Re: [RFC PATCH V2 5/5] vhost: access vq metadata through kernel virtual address

From: Jan Kara
Date: Mon Mar 11 2019 - 10:45:36 EST


On Thu 07-03-19 16:27:17, Andrea Arcangeli wrote:
> > driver that GUP page for hours/days/weeks/months ... obviously the
> > race window is big enough here. It affects many fs (ext4, xfs, ...)
> > in different ways.
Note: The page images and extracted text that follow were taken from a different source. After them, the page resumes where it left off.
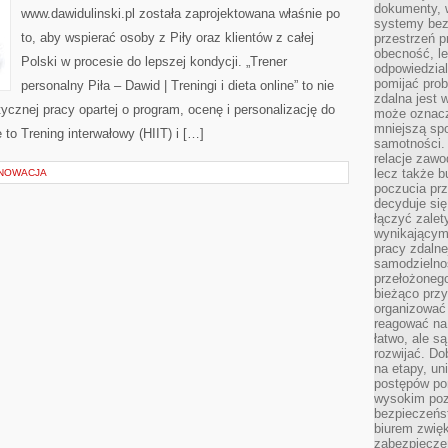
dokumenty, w
www.dawidulinski.pl została zaprojektowana właśnie po
systemy bez
to, aby wspierać osoby z Piły oraz klientów z całej
przestrzeń p
obecność, le
Polski w procesie do lepszej kondycji. „Trener
odpowiedzia
pomijać prob
personalny Piła – Dawid | Treningi i dieta online” to nie
zdalna jest 
tycznej pracy opartej o program, ocenę i personalizację do
może oznacz
mniejszą sp
to Trening interwałowy (HIIT) i […]
samotności. 
relacje zawo
lecz także b
ENOWACJA
poczucia prz
decyduje się
łączyć zalet
wynikającym
pracy zdaln
samodzielno
przełożonego
bieżąco prz
organizować 
reagować na
łatwo, ale s
rozwijać. Do
na etapy, un
postępów po
wysokim pozi
bezpieczeńs
biurem zwię
zabezpiecze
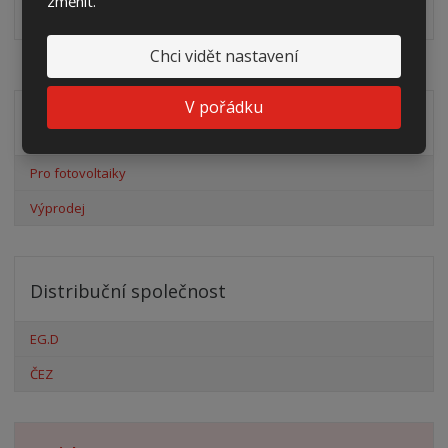
změnit.
zálisků ve formátu PDF
pdf
(60.24 Kb)
Chci vidět nastavení
V pořádku
Akční nabídky
Pro fotovoltaiky
Výprodej
Distribuční společnost
EG.D
ČEZ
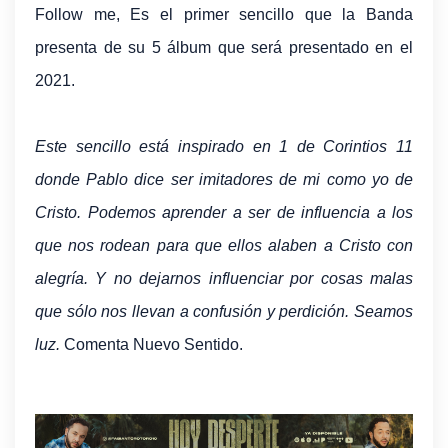
Follow me, Es el primer sencillo que la Banda
presenta de su 5 álbum que será presentado en el
2021.
Este sencillo está inspirado en 1 de Corintios 11
donde Pablo dice ser imitadores de mi como yo de
Cristo. Podemos aprender a ser de influencia a los
que nos rodean para que ellos alaben a Cristo con
alegría. Y no dejarnos influenciar por cosas malas
que sólo nos llevan a confusión y perdición. Seamos
luz.
Comenta Nuevo Sentido.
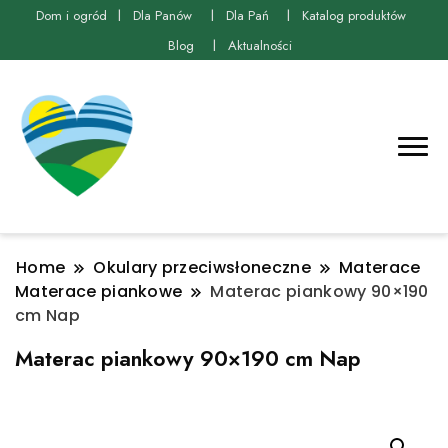
Dom i ogród
Dla Panów
Dla Pań
Katalog produktów
Blog
Aktualności
Home
Okulary przeciwsłoneczne
Materace
Materace piankowe
Materac piankowy 90×190
cm Nap
Materac piankowy 90×190 cm Nap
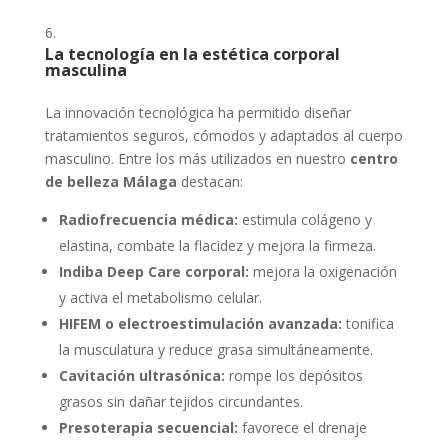
La tecnología en la estética corporal
masculina
La innovación tecnológica ha permitido diseñar
tratamientos seguros, cómodos y adaptados al cuerpo
masculino. Entre los más utilizados en nuestro
centro
de belleza Málaga
destacan:
Radiofrecuencia médica:
estimula colágeno y
elastina, combate la flacidez y mejora la firmeza.
Indiba Deep Care corporal:
mejora la oxigenación
y activa el metabolismo celular.
HIFEM o electroestimulación avanzada:
tonifica
la musculatura y reduce grasa simultáneamente.
Cavitación ultrasónica:
rompe los depósitos
grasos sin dañar tejidos circundantes.
Presoterapia secuencial:
favorece el drenaje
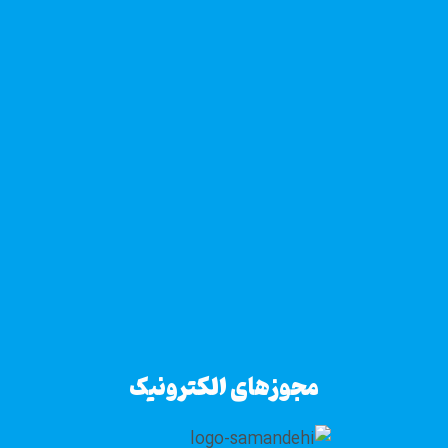
مجوزهای الکترونیک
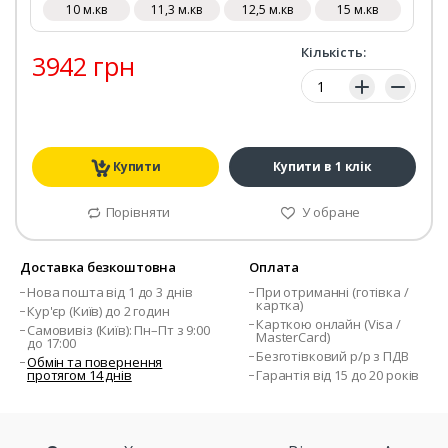
10 м.кв
11,3 м.кв
12,5 м.кв
15 м.кв
Кількість:
3942 грн
Кількість:
Купити
Купити в 1 клік
Порівняти
У обране
Доставка безкоштовна
Оплата
Нова пошта від 1 до 3 днів
При отриманні (готівка /
картка)
Кур'єр (Київ) до 2 годин
Карткою онлайн (Visa /
Самовивіз (Київ): Пн–Пт з 9:00
MasterCard)
до 17:00
Безготівковий р/р з ПДВ
Обмін та повернення
протягом 14 днів
Гарантія від 15 до 20 років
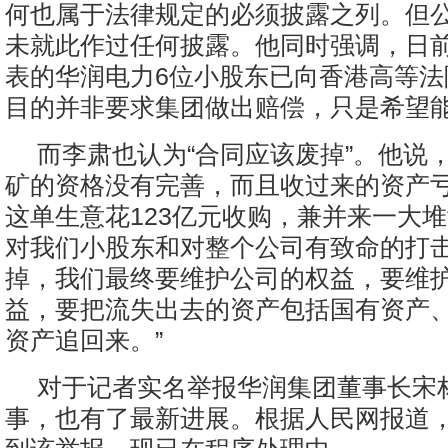
何也属于法律规定的必须披露之列。但公
未就此作过任何披露。他同时强调，日
表的华润电力6位小股东已向香港高等法
目的并非要求集团做出赔偿，只是希望
而李肃也认为“合同应该废掉”。他说
矿的资格没有完善，而且收过来的资产
这单生意花123亿元收购，兼并来一大
对我们小股东和对整个公司有致命的打
掉，我们最终要维护公司的权益，要维
益，要把流失出去的资产包括国有资产
资产追回来。”
对于记者实名举报华润集团董事长宋
事，也有了最新进展。根据人民网报道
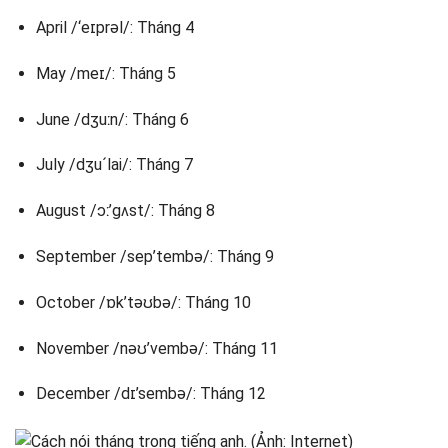
April /‘eɪprəl/: Tháng 4
May /meɪ/: Tháng 5
June /dʒuːn/: Tháng 6
July /dʒu´lai/: Tháng 7
August /ɔː’gʌst/: Tháng 8
September /sep’tembə/: Tháng 9
October /ɒk’təʊbə/: Tháng 10
November /nəʊ’vembə/: Tháng 11
December /dɪ’sembə/: Tháng 12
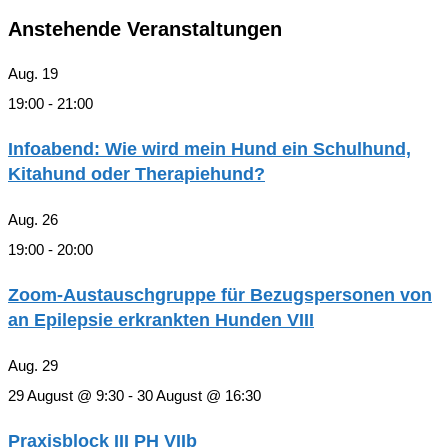
Anstehende Veranstaltungen
Aug.
19
19:00
-
21:00
Infoabend: Wie wird mein Hund ein Schulhund,
Kitahund oder Therapiehund?
Aug.
26
19:00
-
20:00
Zoom-Austauschgruppe für Bezugspersonen von
an Epilepsie erkrankten Hunden VIII
Aug.
29
29 August @ 9:30
-
30 August @ 16:30
Praxisblock III PH VIIb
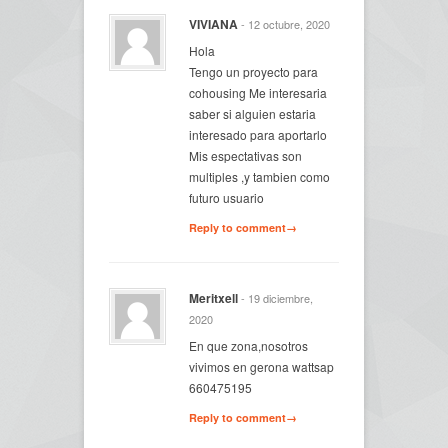
VIVIANA
- 12 octubre, 2020
Hola
Tengo un proyecto para
cohousing Me interesaria
saber si alguien estaria
interesado para aportarlo
Mis espectativas son
multiples ,y tambien como
futuro usuario
Reply to comment→
Meritxell
- 19 diciembre,
2020
En que zona,nosotros
vivimos en gerona wattsap
660475195
Reply to comment→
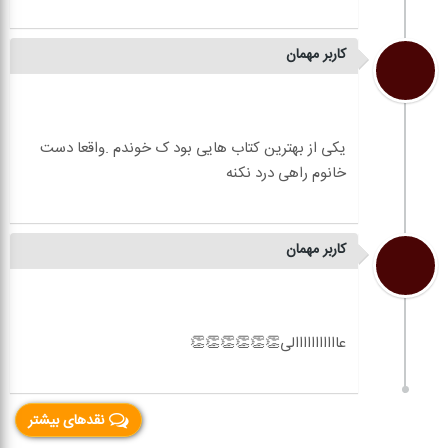
کاربر مهمان
کاربر مهمان
یکی از بهترین کتاب هایی بود ک خوندم .واقعا دست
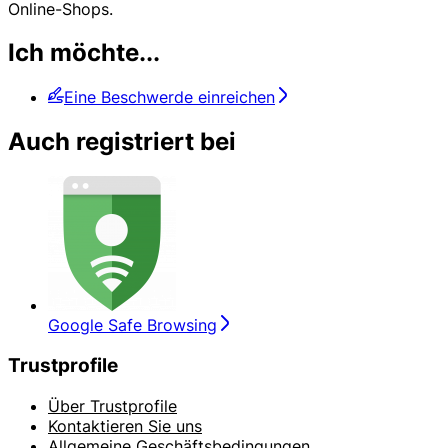
Online-Shops.
Ich möchte...
Eine Beschwerde einreichen
Auch registriert bei
Google Safe Browsing
Trustprofile
Über Trustprofile
Kontaktieren Sie uns
Allgemeine Geschäftsbedingungen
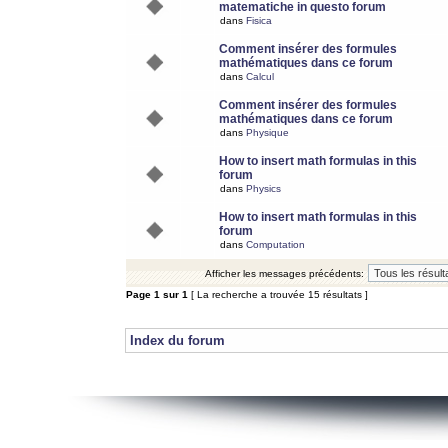
matematiche in questo forum
dans
Fisica
Comment insérer des formules
mathématiques dans ce forum
dans
Calcul
Comment insérer des formules
mathématiques dans ce forum
dans
Physique
How to insert math formulas in this
forum
dans
Physics
How to insert math formulas in this
forum
dans
Computation
Afficher les messages précédents:
Page
1
sur
1
[ La recherche a trouvée 15 résultats ]
Index du forum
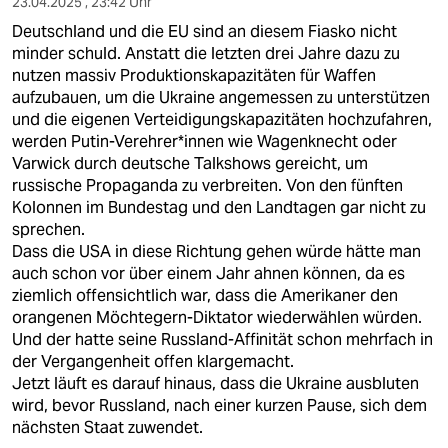
23.04.2025 , 23:42 Uhr
Deutschland und die EU sind an diesem Fiasko nicht
minder schuld. Anstatt die letzten drei Jahre dazu zu
nutzen massiv Produktionskapazitäten für Waffen
aufzubauen, um die Ukraine angemessen zu unterstützen
und die eigenen Verteidigungskapazitäten hochzufahren,
werden Putin-Verehrer*innen wie Wagenknecht oder
Varwick durch deutsche Talkshows gereicht, um
russische Propaganda zu verbreiten. Von den fünften
Kolonnen im Bundestag und den Landtagen gar nicht zu
sprechen.
Dass die USA in diese Richtung gehen würde hätte man
auch schon vor über einem Jahr ahnen können, da es
ziemlich offensichtlich war, dass die Amerikaner den
orangenen Möchtegern-Diktator wiederwählen würden.
Und der hatte seine Russland-Affinität schon mehrfach in
der Vergangenheit offen klargemacht.
Jetzt läuft es darauf hinaus, dass die Ukraine ausbluten
wird, bevor Russland, nach einer kurzen Pause, sich dem
nächsten Staat zuwendet.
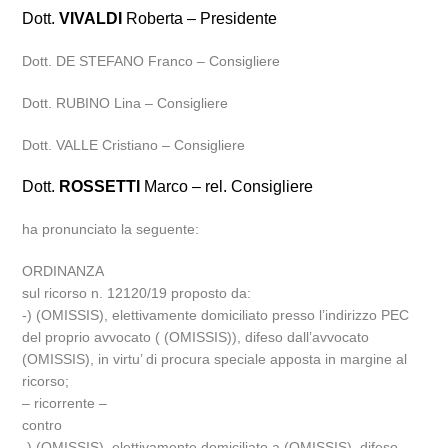
Dott.
VIVALDI
Roberta – Presidente
Dott. DE STEFANO Franco – Consigliere
Dott. RUBINO Lina – Consigliere
Dott. VALLE Cristiano – Consigliere
Dott.
ROSSETTI
Marco – rel. Consigliere
ha pronunciato la seguente:
ORDINANZA
sul ricorso n. 12120/19 proposto da:
-) (OMISSIS), elettivamente domiciliato presso l’indirizzo PEC
del proprio avvocato ( (OMISSIS)), difeso dall’avvocato
(OMISSIS), in virtu’ di procura speciale apposta in margine al
ricorso;
– ricorrente –
contro
-) (OMISSIS), elettivamente domiciliato a (OMISSIS), difeso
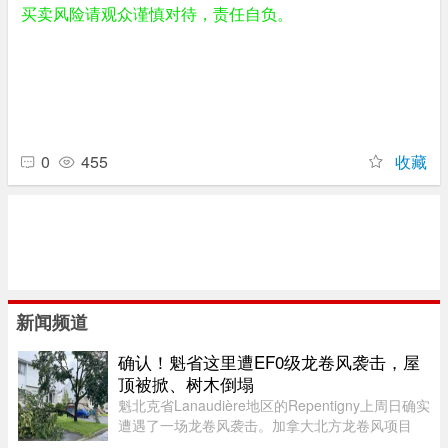
买卖风险请观众谨慎对待，责任自负。
0
455
收藏
新闻频道
确认！魁省这里遭EF0级龙卷风袭击，屋
顶被掀、树木倒塌
魁北克省Lanaudière地区的Repentigny上周日确实
遭遇了一场龙卷风袭击。加拿大北方龙卷风项目
（Northern Tornadoes Project，NTP）调查确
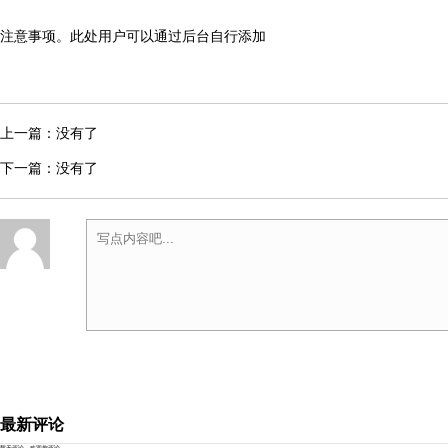
注意事项。此处用户可以通过后台自行添加
上一篇：没有了
下一篇：没有了
最新评论
暂无评论，欢迎您评论。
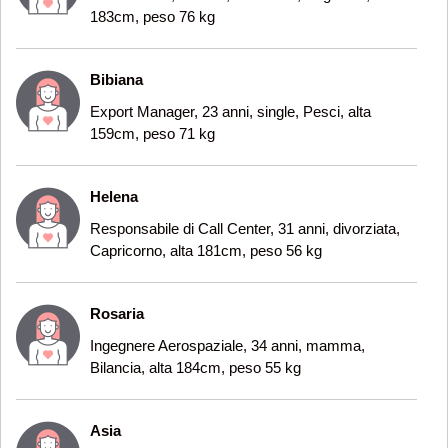
183cm, peso 76 kg
Bibiana
Export Manager, 23 anni, single, Pesci, alta
159cm, peso 71 kg
Helena
Responsabile di Call Center, 31 anni, divorziata,
Capricorno, alta 181cm, peso 56 kg
Rosaria
Ingegnere Aerospaziale, 34 anni, mamma,
Bilancia, alta 184cm, peso 55 kg
Asia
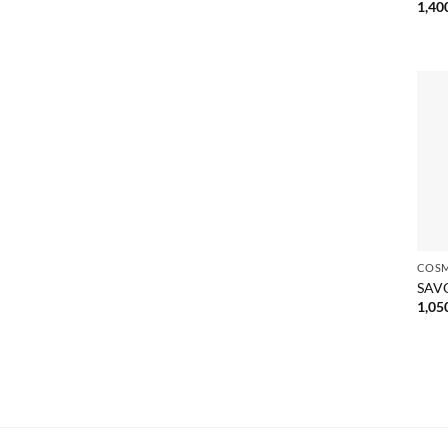
1,40
SAV
1,05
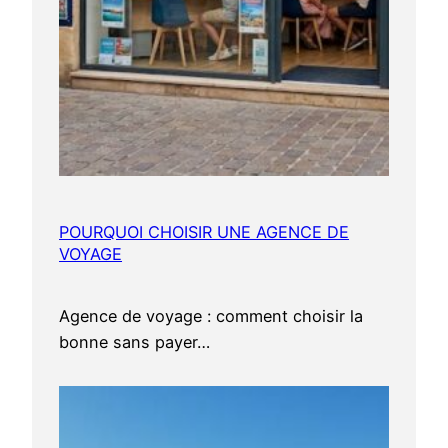
m
s
e
2
0
2
5
)
POURQUOI CHOISIR UNE AGENCE DE
VOYAGE
Agence de voyage : comment choisir la
bonne sans payer…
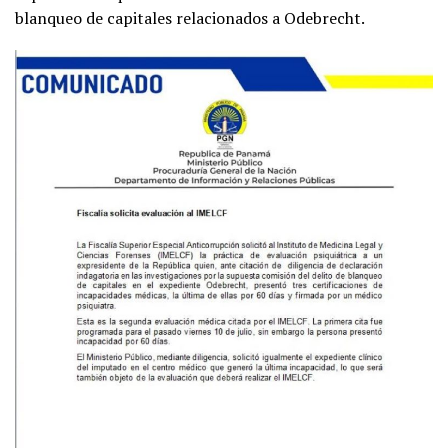
blanqueo de capitales relacionados a Odebrecht.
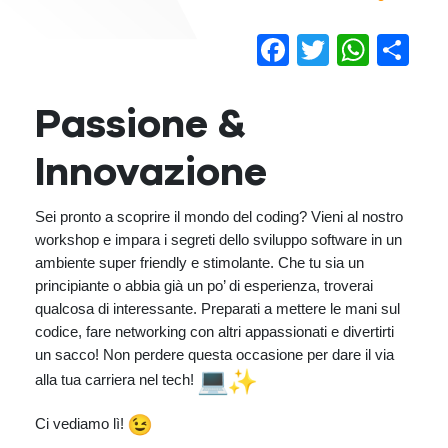
Facebook
Twitter
Wha
Co
Passione &
Innovazione
Sei pronto a scoprire il mondo del coding? Vieni al nostro
workshop e impara i segreti dello sviluppo software in un
ambiente super friendly e stimolante. Che tu sia un
principiante o abbia già un po’ di esperienza, troverai
qualcosa di interessante. Preparati a mettere le mani sul
codice, fare networking con altri appassionati e divertirti
un sacco! Non perdere questa occasione per dare il via
alla tua carriera nel tech!
Ci vediamo lì!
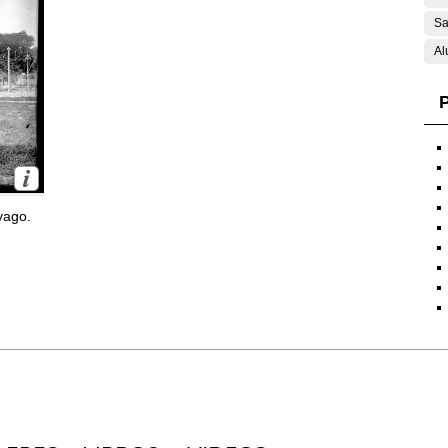
Sa
Al
P
yago.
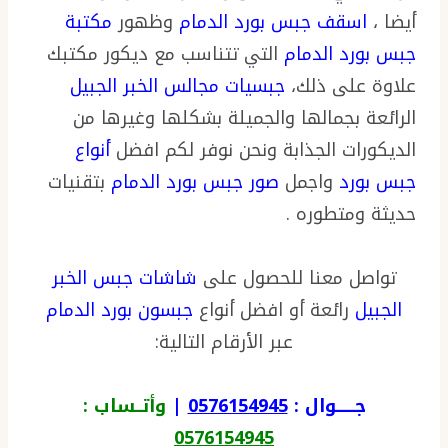
أيضا ،
اسقف جبس بورد الدمام
وظهور
مكتبة
جبس بورد الدمام
التي تتناسب مع ديكور مكتبك
علاوة على ذلك،
جبسيات مجالس الخبر الجبيل
الرائعة بجمالها والجميلة بشكلها وغيرها من
الديكورات الجذابة ونحن نوفر لكم افضل
أنواع
جبس بورد
واجمل
صور جبس بورد الدمام
بتقنيات
حديثة ومتطوره .
تواصل معنا للحصول على
شاشات جبس الخبر
الجبيل
رائعة أو افضل أنواع
جبسون بورد الدمام
عبر الأرقام التالية:
جــــــوال :
0576154945
|
وأتــساب :
0576154945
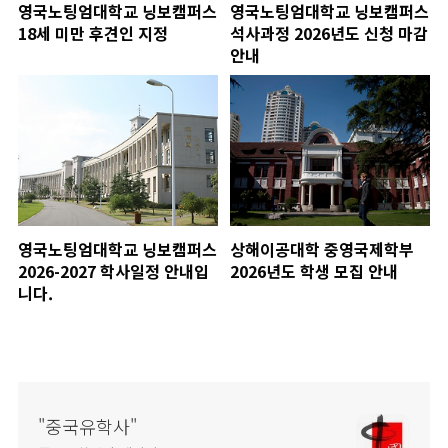
영국노팅엄대학교 닝보캠퍼스
영국노팅엄대학교 닝보캠퍼스
18세 미만 후견인 지정
석사과정 2026년도 신청 마감
안내
영국노팅엄대학교 닝보캠퍼스
상해이공대학 중영국제학부
2026-2027 학사일정 안내입
2026년도 학생 모집 안내
니다.
"중국유학사"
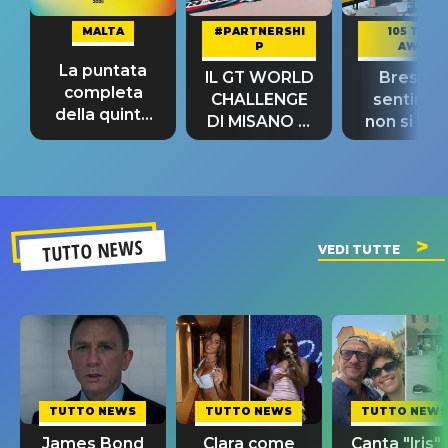
MALTA
#PARTNERSHI
105 TAKE
P
AWAY
La puntata
IL GT WORLD
Bresh: "I
completa
CHALLENGE
sentime
della quinta
DI MISANO si
non si pr
tappa
riconferma
fino alla n
un GRANDE
prima"
SUCCESSO!
TUTTO NEWS
VEDI TUTTE
TUTTO NEWS
TUTTO NEWS
TUTTO NEWS
James Bond
Clara come
Canta "Iris" 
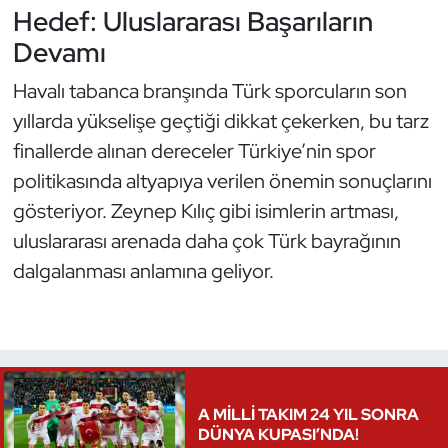
Hedef: Uluslararası Başarıların
Oryantiring
Devamı
Özel Sporcular
Havalı tabanca branşında Türk sporcuların son
yıllarda yükselişe geçtiği dikkat çekerken, bu tarz
Paralimpik
finallerde alınan dereceler Türkiye’nin spor
politikasında altyapıya verilen önemin sonuçlarını
Ragbi
gösteriyor. Zeynep Kılıç gibi isimlerin artması,
Satranç
uluslararası arenada daha çok Türk bayrağının
dalgalanması anlamına geliyor.
Su Topu
Sualtı Sporları
Tekvando
A MİLLİ TAKIM 24 YIL SONRA
DÜNYA KUPASI’NDA!
Tenis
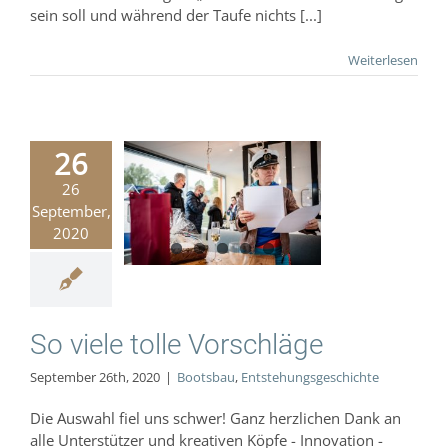
sein soll und während der Taufe nichts [...]
Weiterlesen
26
26
viele tolle
September,
rschläge
2020
Bootsbau
hungsgeschichte
So viele tolle Vorschläge
September 26th, 2020
|
Bootsbau
,
Entstehungsgeschichte
Die Auswahl fiel uns schwer! Ganz herzlichen Dank an
alle Unterstützer und kreativen Köpfe - Innovation -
I think ext4 is the most obvious because of the
> > kernel log trace it leaves behind.
> >
> > Bottom line is for set_page_dirty to be safe you need the following:
> > lock_page()
> > page_mkwrite()
> > set_pte_with_write()
> > unlock_page()
>
> I also wondered why ext4 writepage doesn't recreate the bh if they got
> dropped by the VM and page->private is 0. I mean, page->index and
> page->mapping are still there, that's enough info for writepage itself
> to take a slow path and calls page_mkwrite to find where to write the
> page on disk.

There are two problems:

1) What to do with errors that page_mkwrite() can generate (ENOMEM, ENOSPC,
EIO). On page fault you just propagate them to userspace, on set_page_dirty()
you have no chance so you just silently loose data.

2) We need various locks to protect page_mkwrite(), possibly do some IO.
set_page_dirty() is rather uncertain context to acquire locks or do IO...

Honza
--
Jan Kara <jack@xxxxxxxx>
SUSE Labs, CR